One of these candidates is not like the other. On the same day Democratic presidential candidates appeared at the AFL-CIO conference, GOP hopeful Mike Huckabee made his pitch to the union.

Huckabee was the only Republican presidential candidate to appear. The AFL-CIO is still mulling its White House options.

The labor group unanimously voted last Monday to delay endorsing Hillary Clinton for the 2016 nomination. In recent weeks, Clinton has caused many labor activists to second-guess her intentions as she delayed taking a firm stance on key issues such as the Trans-Pacific Partnership and a $15 minimum wage.

Huckabee is running as a conservative, but claims that he will "never be the Washington-Wall Street candidate" and that he is fighting for those who have been left behind. The former Arkansas governor also went on to blast Obama's trade deal, the tax code and the federal deficit.

Huckabee's opposition to entitlement reforms he says will hurt the social safety net and support for trade restrictions have irritated many fiscal conservatives, but endeared him to blue-collar GOP conservative voters.
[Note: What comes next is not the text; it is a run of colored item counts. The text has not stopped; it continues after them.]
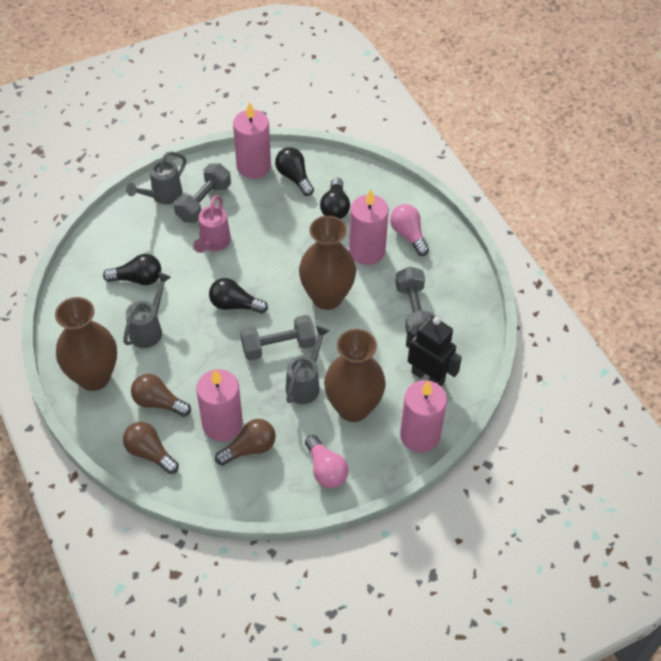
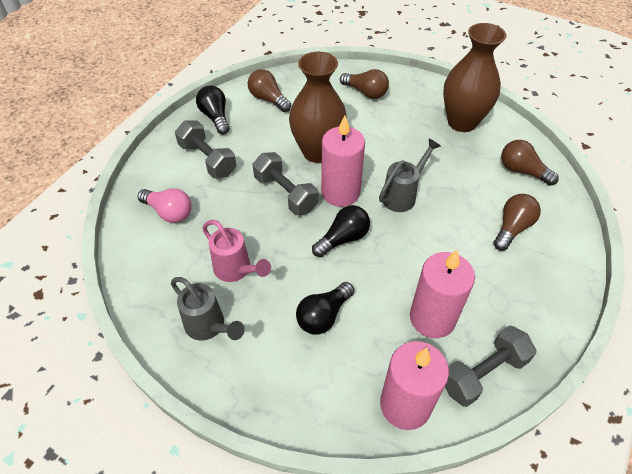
black light bulb: [103,254,161,285] [209,278,268,314] [275,147,314,196] [320,177,350,219] = 4 -> [196,85,230,134] [296,282,354,335] [312,205,370,257] = 3
black robot: [406,316,462,386] = 1 -> none = 0
brown light bulb: [123,422,179,474] [131,374,191,417] [215,419,276,466] = 3 -> [248,69,291,112] [340,69,389,99] [493,194,541,251] [501,140,559,186] = 4
brown vase: [55,297,117,391] [299,216,356,310] [324,329,386,422] = 3 -> [289,52,347,163] [443,23,507,132] = 2
grey watering can: [123,272,171,348] [126,152,186,204] [286,326,330,404] = 3 -> [171,277,245,341] [379,138,441,212] = 2
pink candle: [196,369,243,441] [233,102,271,179] [349,190,389,265] [400,380,447,452] = 4 -> [321,115,365,207] [380,341,449,430] [410,249,475,338] = 3
pink light bulb: [305,435,349,488] [390,204,429,256] = 2 -> [138,188,192,223] = 1

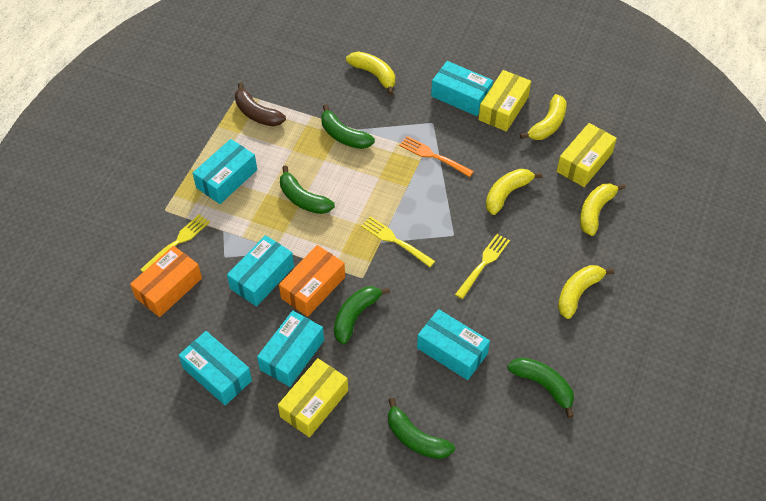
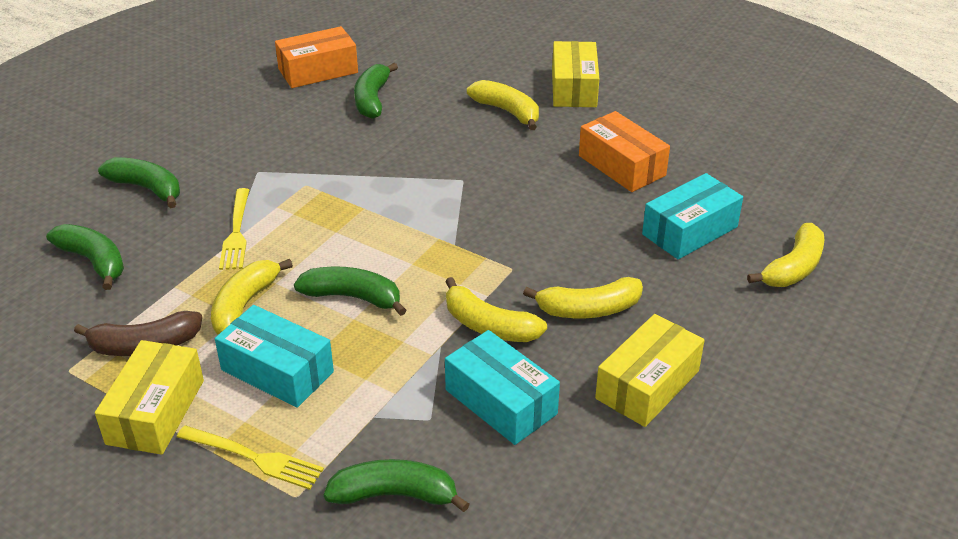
orange fork: [399,136,474,177] = 1 -> none = 0
turquoise box: [178,331,252,405] [193,139,257,204] [227,235,294,306] [257,311,324,387] [417,309,490,380] [431,61,493,116] = 6 -> [215,305,334,408] [445,330,560,445] [642,173,743,259] = 3
yellow fork: [140,214,210,272] [361,216,435,267] [455,234,510,299] = 3 -> [177,426,324,490] [219,188,249,270] = 2

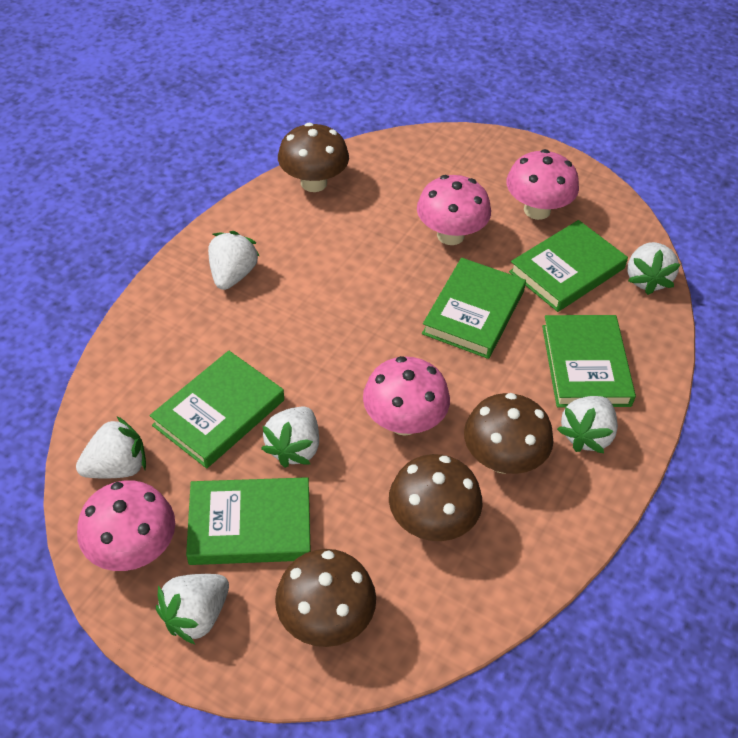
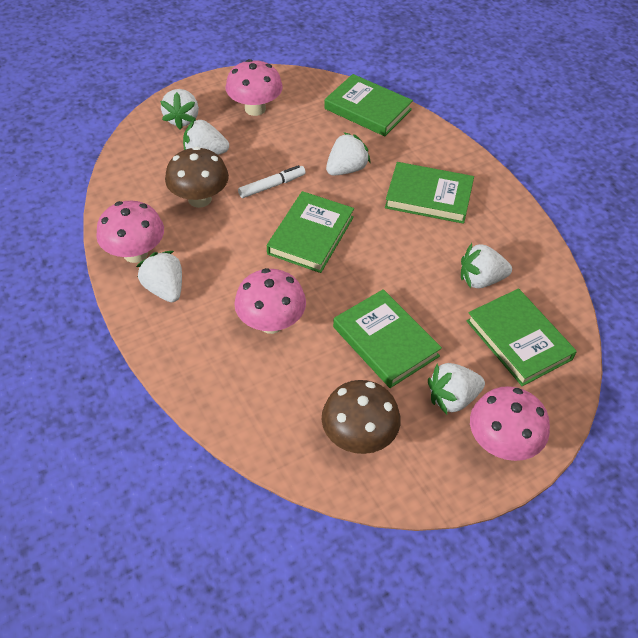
brown mushroom: [275,549,376,647] [278,123,349,192] [389,454,482,541] [464,393,554,474] = 4 -> [165,147,229,208] [322,380,401,454] = 2
white marker: none = 0 -> [238,165,306,198] = 1

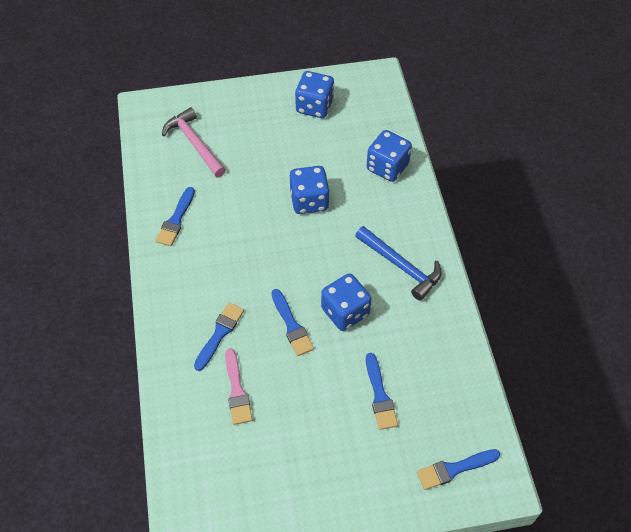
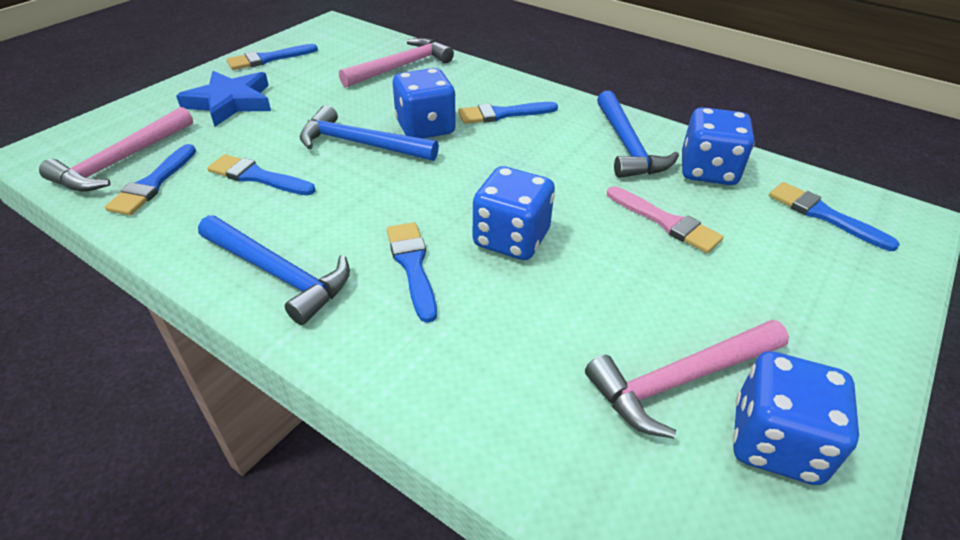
blue brush: [156,187,195,246] [194,303,244,371] [271,289,314,356] [366,353,398,430] [417,449,500,490] = 5 -> [105,144,196,215] [207,154,316,195] [227,44,318,70] [387,222,437,323] [458,102,558,124] [769,182,900,251] = 6
blue hammer: [355,226,442,301] = 1 -> [198,215,350,325] [300,105,439,161] [597,91,679,178] = 3
blue star: none = 0 -> [176,71,271,127] = 1
pink hammer: [162,107,226,177] = 1 -> [39,107,193,192] [339,38,454,87] [585,320,789,439] = 3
For the past 40 years, wages have remained flat for 90 percent of Americans, and since 2000 the United States has lost 5 million manufacturing jobs, closing over 60,000 manufacturing plants along with it, Huckabee argued in an op-ed on Wednesday. He also claimed that if Republicans are to win the White House in 2016, they must do better amongst Hispanic, African-American and union voters.

"I've been fighting for the forgotten long before it was the cool thing to do — particularly in the GOP," Huckabee said in the op-ed. "I won't agree with the AFL-CIO on everything, but I do agree that American workers have been getting punched in the gut and kicked in the teeth."

During the meeting, Huckabee stressed the importance of collaboration between labor unions and the Republican Party, citing the Trans-Pacific Partnership as an example. He also said that labor unions are not "the enemy" of the Republican Party.